Naquele que é, aparentemente, um tempo de crescente incerteza, há mais ferramentas do que nunca para aumentar o nível de controlo e previsibilidade à teia progressivamente entrópica da vida. Os vários meios tecnológicos (techne em todos os sentidos da palavra), que variam no grau do seu afastamento da nossa corporalidade e simultânea viragem para a virtualidade, parecem, no entanto, incapazes de assegurar um desenrolar estável, certo e pré-antecipado dos acontecimentos. Ironicamente, a presença cumulativa da tecnologia torna o efémero e a sua disseminação ainda mais evidente. Mas esta também destilou todas as coisas tipicamente humanas que permanecem, independentemente da paisagem supostamente desolada das máquinas e do software: as limitações intrínsecas da percepção e dos afectos.

“Somos, decerto, seres enganáveis e predispostos a ser enganados”, mas esse engano só se aplica à mediação sensorial que possa ser reproduzida tecnicamente.1 Contudo, a história partilhada – e frequentemente indistinguível – da sensorialidade humana e da tecnologia sugere um esbater da dura divisão entre percepção sensorial e a condição da sua ausência no seio da esfera matematizada.

A nostalgia induzida pelo esquecido som da estática televisiva, aqui através da já nostálgica, sempre fantasmática impressão fotográfica (o meio que mais nos aproxima da morte, ainda em vida), prende-se ao traço acústico liminal deixado pela subtil, mas exigente, manualidade do registo rítmico esculpido pela mão: exigente no seu pedir por disponibilidade de intimidade e tempo – nem mais nem menos. A ressonância destes estímulos vibratórios estabiliza e quase emudece sob o vórtice centrífugo do olhar que conduz hipnoticamente não à anaesthesis, outrossim a um território espacial e perceptual metodicamente expandido.

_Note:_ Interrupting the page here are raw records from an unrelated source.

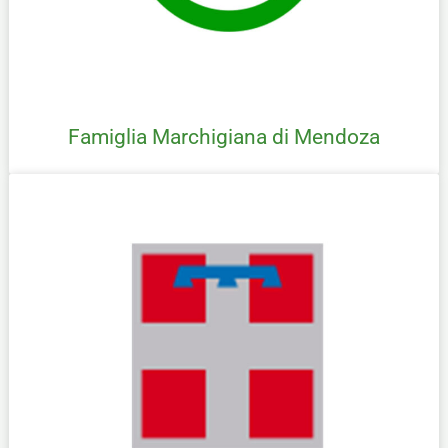
Famiglia Marchigiana di Mendoza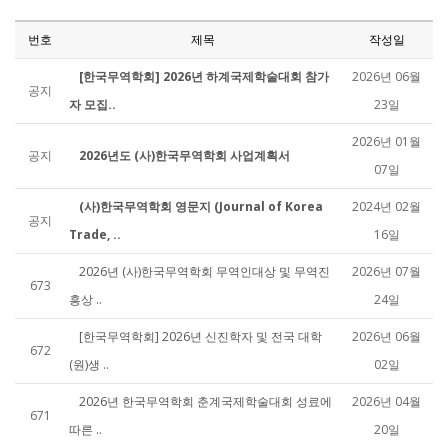
번호
제목
작성일
[한국무역학회] 2026년 하계국제학술대회 참가
2026년 06월
공지
자 모집..
23일
2026년 01월
공지
2026년도 (사)한국무역학회 사업계획서
07일
(사)한국무역학회 영문지 (Journal of Korea
2024년 02월
공지
Trade, ..
16일
2026년 (사)한국무역학회 무역인대상 및 무역진
2026년 07월
673
흥상 ..
24일
[한국무역학회] 2026년 신진학자 및 전국 대학
2026년 06월
672
(원)생 ..
02일
2026년 한국무역학회 춘계국제학술대회 성료에
2026년 04월
671
따른 ..
20일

A sugestão de Hypnosis, ou mesmo de Thanatos, estimulada pela suspensão ocular de referências firmes e terrestres que transmitiriam uma sensação de ainda pertencer – i.e., de ainda estar (aqui) – é por sua vez jocosamente subvertido através das reconfigurações dos ordenados, e depois desordenados, paradigmas da estruturação humana do espaço. Uma vez que esta última está sempre imbuída de códigos implícitos – uma inevitável condensação dos nossos muitos sistemas de desejos e crenças – a única contramedida que resta é assumir a manipulação através de uma poética (com humor, se possível) que perturbe e destabilize, para depois reinventar. Entre as frequências, construcções, signos e sinais que pairam hesitantemente num movimento para longe do chão, o centro de gravidade continua denso e reunido na massa corpórea comprimida.

Para além das suas implicações metamórficas e cinéticas, Shift + Enter é um atalho de teclado usado para criar uma nova linha num parágrafo, também conhecido por “quebra suave [soft break]”. Há uma encriptação digital exacta que define a métrica desta quebra [break]. Porém, conhecer o sentir da suavidade [softness] não é redutível a feitos linguísticos nem a uma derivação de uma qualquer ordem calculada de significação, por muito sofisticada e complexa. Ao contrário, só pode ser traduzida pelo corpo no encontro com o peso.

(Texto por Maša Tomšič)

Notas

1 Mersch, D. “What is Koinōnia under Technological Conditions?” Em Actor and avatar: a scientific and artistic catalog, editado por D. Mersch, A. Rey, T. Grunwald, J. Sternagel, L. Kegel, e M. L. Loertscher. Bielefeld: transcript Verlag, 2023.